PASSAGE:
--

Monday, June 27, 2011

1957 Chevrolet Bel Air

As an icon of its age, the 1957 Chevrolet Bel Air ranks right alongside Elvis, Marilyn Monroe, and Leave It to Beaver -- curious for a mass-market car in the last year of a three-year cycle. Nevertheless, these Chevys struck a chord that resonates to this day -- even among those born long after the cars were built.
Of course, there were plenty of reasons to like the '57 Chevys. Though styling was only another facelift of '55, it looked great: longer-lower-wider thanks to prominent new tailfins, a switch from 15- to 14-inch wheels, and a big new bumper/grille. Ribbed rear-fender appliqu├ęs readily identified top-line Bel Airs, including the $2511 convertible.

--

ENTRIES SUPPLIED:
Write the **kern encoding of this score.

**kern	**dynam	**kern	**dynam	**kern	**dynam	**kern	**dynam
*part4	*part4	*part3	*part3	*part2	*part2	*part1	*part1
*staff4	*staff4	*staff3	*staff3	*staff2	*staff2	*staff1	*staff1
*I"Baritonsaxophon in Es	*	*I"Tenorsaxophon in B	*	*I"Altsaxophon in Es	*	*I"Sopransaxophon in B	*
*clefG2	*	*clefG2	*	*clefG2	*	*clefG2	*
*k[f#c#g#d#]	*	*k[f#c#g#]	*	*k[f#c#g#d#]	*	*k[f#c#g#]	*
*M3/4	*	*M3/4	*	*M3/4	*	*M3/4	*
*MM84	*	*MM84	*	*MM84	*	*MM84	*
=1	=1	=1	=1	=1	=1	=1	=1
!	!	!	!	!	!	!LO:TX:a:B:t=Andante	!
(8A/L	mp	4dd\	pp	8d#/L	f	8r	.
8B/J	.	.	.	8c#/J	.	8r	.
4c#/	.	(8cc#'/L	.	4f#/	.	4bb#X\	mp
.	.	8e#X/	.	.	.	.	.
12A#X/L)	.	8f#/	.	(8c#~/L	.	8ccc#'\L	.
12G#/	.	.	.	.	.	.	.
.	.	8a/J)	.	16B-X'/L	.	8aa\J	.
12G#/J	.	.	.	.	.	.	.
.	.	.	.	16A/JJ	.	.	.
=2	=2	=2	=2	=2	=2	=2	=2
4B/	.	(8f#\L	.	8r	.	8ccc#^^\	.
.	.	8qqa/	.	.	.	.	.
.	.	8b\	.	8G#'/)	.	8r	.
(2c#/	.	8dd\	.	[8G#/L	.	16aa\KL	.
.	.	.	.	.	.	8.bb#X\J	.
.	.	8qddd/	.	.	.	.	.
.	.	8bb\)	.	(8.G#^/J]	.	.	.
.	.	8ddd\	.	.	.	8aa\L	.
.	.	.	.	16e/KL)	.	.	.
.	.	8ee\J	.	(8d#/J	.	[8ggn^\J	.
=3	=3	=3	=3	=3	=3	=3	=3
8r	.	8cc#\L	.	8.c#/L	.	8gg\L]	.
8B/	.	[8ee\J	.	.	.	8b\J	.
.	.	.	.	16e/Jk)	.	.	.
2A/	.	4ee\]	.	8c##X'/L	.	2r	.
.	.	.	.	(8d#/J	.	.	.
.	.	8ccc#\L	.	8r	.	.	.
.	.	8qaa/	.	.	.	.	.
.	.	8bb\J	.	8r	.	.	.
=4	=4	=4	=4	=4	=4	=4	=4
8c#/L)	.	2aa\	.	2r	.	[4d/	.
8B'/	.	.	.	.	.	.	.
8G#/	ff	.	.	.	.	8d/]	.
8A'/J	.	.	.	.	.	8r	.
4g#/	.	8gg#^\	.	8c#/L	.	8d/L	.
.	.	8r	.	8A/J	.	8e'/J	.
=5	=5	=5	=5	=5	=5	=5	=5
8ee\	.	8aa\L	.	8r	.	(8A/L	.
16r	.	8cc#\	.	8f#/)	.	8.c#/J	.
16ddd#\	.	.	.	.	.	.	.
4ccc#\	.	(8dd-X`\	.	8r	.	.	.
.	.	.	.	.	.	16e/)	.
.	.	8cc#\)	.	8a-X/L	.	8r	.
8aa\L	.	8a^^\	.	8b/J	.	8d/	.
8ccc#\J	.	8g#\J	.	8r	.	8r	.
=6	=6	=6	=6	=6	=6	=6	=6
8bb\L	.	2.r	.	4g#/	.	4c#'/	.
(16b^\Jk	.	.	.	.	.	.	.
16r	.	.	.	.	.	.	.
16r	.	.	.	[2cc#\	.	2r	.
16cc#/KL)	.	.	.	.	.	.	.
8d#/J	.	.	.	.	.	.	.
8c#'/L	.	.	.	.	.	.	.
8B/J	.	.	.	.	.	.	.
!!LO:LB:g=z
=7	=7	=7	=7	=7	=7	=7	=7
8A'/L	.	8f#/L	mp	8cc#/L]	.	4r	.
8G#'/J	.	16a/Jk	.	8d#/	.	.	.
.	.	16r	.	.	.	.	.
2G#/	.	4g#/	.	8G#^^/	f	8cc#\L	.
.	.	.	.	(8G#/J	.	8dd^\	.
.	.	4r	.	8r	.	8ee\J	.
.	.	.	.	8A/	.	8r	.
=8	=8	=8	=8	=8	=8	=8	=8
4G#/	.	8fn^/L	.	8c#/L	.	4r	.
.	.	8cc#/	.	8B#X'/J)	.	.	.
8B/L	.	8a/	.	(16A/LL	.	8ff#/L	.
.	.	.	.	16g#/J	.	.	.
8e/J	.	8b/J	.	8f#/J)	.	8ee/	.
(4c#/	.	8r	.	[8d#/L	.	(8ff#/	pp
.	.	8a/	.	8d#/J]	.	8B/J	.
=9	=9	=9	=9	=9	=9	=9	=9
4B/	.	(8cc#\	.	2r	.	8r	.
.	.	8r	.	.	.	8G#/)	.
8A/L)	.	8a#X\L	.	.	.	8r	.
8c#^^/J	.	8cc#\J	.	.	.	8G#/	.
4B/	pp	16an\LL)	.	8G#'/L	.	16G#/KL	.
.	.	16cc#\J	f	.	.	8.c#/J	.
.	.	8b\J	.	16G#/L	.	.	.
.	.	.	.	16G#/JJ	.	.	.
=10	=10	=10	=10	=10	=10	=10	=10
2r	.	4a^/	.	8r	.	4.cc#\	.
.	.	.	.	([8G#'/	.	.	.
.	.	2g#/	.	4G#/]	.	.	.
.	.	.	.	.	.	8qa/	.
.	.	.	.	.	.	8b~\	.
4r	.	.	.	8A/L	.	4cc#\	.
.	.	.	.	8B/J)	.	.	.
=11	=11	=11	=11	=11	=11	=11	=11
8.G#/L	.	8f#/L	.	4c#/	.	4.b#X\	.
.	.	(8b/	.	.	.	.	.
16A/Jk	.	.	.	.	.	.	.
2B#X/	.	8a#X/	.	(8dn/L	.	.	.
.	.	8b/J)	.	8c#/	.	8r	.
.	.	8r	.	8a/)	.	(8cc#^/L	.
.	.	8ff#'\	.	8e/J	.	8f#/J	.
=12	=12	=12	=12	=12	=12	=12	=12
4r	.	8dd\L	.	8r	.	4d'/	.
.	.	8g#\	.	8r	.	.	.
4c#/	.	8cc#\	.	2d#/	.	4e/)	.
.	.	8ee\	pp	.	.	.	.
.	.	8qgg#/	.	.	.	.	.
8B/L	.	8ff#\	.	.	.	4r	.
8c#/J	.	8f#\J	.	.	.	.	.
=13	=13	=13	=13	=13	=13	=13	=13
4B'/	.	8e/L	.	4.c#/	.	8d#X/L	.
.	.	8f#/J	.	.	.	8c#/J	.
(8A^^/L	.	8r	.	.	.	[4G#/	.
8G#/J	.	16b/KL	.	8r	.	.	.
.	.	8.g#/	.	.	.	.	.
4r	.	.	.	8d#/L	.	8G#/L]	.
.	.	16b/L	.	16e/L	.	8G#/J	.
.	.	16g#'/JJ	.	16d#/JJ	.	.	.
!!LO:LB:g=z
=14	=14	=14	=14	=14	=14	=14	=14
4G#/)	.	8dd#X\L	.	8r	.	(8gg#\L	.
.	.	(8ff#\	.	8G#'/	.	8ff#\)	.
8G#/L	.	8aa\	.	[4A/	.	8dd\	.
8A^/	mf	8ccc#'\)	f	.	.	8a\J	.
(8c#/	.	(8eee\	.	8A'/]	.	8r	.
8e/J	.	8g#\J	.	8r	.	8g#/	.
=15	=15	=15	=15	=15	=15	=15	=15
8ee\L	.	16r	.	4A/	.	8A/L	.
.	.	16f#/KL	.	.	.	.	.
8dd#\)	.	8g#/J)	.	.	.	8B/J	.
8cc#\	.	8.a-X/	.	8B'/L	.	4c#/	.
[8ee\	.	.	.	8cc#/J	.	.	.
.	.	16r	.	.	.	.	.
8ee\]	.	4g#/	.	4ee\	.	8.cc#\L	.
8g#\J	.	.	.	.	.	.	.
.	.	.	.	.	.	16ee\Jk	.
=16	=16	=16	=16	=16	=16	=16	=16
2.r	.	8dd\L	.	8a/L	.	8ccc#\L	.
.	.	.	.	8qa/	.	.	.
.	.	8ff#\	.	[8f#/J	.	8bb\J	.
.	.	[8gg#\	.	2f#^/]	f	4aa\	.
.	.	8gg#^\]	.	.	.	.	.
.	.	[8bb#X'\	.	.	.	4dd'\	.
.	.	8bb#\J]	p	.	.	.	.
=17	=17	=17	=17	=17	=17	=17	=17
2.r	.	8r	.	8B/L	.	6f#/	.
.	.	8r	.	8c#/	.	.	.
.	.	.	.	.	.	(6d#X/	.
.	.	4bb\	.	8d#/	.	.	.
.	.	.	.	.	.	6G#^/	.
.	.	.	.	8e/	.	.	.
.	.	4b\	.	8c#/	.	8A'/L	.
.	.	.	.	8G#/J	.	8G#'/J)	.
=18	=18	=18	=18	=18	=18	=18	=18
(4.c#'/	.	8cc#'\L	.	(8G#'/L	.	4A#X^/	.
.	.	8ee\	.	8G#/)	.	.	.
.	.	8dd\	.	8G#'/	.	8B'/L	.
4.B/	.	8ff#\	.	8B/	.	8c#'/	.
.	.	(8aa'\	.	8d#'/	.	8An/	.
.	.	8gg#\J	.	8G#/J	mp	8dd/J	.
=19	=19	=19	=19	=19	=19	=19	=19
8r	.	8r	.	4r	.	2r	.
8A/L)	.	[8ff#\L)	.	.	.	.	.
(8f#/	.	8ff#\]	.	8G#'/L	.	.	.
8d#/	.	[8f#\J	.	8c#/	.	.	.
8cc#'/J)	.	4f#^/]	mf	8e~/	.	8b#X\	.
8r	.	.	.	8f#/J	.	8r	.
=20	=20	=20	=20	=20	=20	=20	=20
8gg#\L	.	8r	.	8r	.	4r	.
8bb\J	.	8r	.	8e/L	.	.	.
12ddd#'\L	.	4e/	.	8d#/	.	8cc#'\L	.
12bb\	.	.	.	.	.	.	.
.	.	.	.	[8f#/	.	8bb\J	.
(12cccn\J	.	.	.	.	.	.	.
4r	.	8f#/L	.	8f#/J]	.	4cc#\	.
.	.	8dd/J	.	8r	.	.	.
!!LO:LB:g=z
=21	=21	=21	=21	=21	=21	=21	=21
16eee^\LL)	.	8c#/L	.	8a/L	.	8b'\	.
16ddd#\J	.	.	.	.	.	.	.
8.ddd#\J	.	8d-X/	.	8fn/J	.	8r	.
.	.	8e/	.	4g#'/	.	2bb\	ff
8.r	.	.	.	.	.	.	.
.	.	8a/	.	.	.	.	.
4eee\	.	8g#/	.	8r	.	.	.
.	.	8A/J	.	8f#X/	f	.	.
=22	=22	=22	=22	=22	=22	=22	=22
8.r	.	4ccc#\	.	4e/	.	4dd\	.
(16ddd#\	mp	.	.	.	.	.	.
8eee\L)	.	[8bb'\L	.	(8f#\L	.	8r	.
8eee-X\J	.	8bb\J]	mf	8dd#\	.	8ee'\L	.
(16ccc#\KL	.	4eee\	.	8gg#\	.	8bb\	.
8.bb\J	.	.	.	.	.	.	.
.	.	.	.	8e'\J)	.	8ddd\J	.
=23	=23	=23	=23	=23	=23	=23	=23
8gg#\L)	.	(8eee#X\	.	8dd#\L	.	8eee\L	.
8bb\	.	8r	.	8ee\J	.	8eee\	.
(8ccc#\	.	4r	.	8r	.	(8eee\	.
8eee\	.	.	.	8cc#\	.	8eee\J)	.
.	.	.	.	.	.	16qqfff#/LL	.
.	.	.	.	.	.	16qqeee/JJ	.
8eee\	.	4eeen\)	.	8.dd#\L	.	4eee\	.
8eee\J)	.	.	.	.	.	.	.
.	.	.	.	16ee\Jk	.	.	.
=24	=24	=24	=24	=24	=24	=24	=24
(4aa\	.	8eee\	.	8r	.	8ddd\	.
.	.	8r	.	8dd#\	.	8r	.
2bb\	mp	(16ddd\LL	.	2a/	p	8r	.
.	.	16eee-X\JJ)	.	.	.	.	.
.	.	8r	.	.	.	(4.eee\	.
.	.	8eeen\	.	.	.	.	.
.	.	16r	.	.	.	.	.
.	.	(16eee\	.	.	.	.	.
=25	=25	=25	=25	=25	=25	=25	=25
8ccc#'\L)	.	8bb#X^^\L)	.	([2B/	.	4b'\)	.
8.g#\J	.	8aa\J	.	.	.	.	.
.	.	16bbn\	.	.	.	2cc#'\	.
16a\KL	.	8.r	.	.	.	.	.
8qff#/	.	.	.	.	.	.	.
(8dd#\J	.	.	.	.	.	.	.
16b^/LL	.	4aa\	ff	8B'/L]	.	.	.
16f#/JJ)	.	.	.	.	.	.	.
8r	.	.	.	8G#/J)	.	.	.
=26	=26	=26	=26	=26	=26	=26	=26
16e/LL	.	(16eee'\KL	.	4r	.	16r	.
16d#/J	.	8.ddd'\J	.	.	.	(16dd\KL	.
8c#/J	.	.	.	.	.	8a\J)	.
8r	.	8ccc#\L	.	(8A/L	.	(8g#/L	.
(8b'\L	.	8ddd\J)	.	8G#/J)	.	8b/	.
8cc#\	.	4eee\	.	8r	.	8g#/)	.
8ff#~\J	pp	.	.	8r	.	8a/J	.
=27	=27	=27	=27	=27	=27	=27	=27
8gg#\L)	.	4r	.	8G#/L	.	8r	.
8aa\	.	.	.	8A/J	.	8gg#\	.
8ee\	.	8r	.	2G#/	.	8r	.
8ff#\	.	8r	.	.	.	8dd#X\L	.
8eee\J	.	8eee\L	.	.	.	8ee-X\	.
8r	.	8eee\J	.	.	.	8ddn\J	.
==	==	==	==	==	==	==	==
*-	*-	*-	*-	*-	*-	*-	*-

--

INSTRUCTIONS:
A - Reproduce word for word the part of the 1957 Bel Air passage that opens with the words containing "Of course, there" and closes with "the $2511 convertible.".
B - In one to three sentences, explain what the 1957 Bel Air passage credits for the car's longer-lower-wider look.
The listing has no role in this exercise.

RESULTS OF THE TASKS:
A -
Of course, there were plenty of reasons to like the '57 Chevys. Though styling was only another facelift of '55, it looked great: longer-lower-wider thanks to prominent new tailfins, a switch from 15- to 14-inch wheels, and a big new bumper/grille. Ribbed rear-fender appliqu├ęs readily identified top-line Bel Airs, including the $2511 convertible.

B - The passage credits the longer-lower-wider look to prominent new tailfins, a switch from 15- to 14-inch wheels, and a big new bumper/grille.